§ **WHAT IS BEING ASKED**
Take the line with "133 35 30.12" as the first line and the last line of the data as the final one. Write out those lines exactly, and no others.

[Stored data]
⟨

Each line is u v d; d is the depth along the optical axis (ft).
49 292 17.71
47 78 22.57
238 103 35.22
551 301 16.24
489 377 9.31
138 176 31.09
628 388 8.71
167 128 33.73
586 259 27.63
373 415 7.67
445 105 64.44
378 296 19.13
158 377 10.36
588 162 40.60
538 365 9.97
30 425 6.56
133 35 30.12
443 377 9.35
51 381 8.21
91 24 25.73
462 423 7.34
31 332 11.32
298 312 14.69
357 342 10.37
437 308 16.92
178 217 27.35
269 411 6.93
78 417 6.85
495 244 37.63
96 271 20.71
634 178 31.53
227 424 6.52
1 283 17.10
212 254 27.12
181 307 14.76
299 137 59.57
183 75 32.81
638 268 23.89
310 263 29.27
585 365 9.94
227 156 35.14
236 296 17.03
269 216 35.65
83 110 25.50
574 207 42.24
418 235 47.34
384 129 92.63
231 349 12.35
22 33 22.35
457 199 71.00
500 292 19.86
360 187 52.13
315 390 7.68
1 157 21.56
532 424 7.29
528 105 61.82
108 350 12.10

⟩

§ **RESULT**
133 35 30.12
443 377 9.35
51 381 8.21
91 24 25.73
462 423 7.34
31 332 11.32
298 312 14.69
357 342 10.37
437 308 16.92
178 217 27.35
269 411 6.93
78 417 6.85
495 244 37.63
96 271 20.71
634 178 31.53
227 424 6.52
1 283 17.10
212 254 27.12
181 307 14.76
299 137 59.57
183 75 32.81
638 268 23.89
310 263 29.27
585 365 9.94
227 156 35.14
236 296 17.03
269 216 35.65
83 110 25.50
574 207 42.24
418 235 47.34
384 129 92.63
231 349 12.35
22 33 22.35
457 199 71.00
500 292 19.86
360 187 52.13
315 390 7.68
1 157 21.56
532 424 7.29
528 105 61.82
108 350 12.10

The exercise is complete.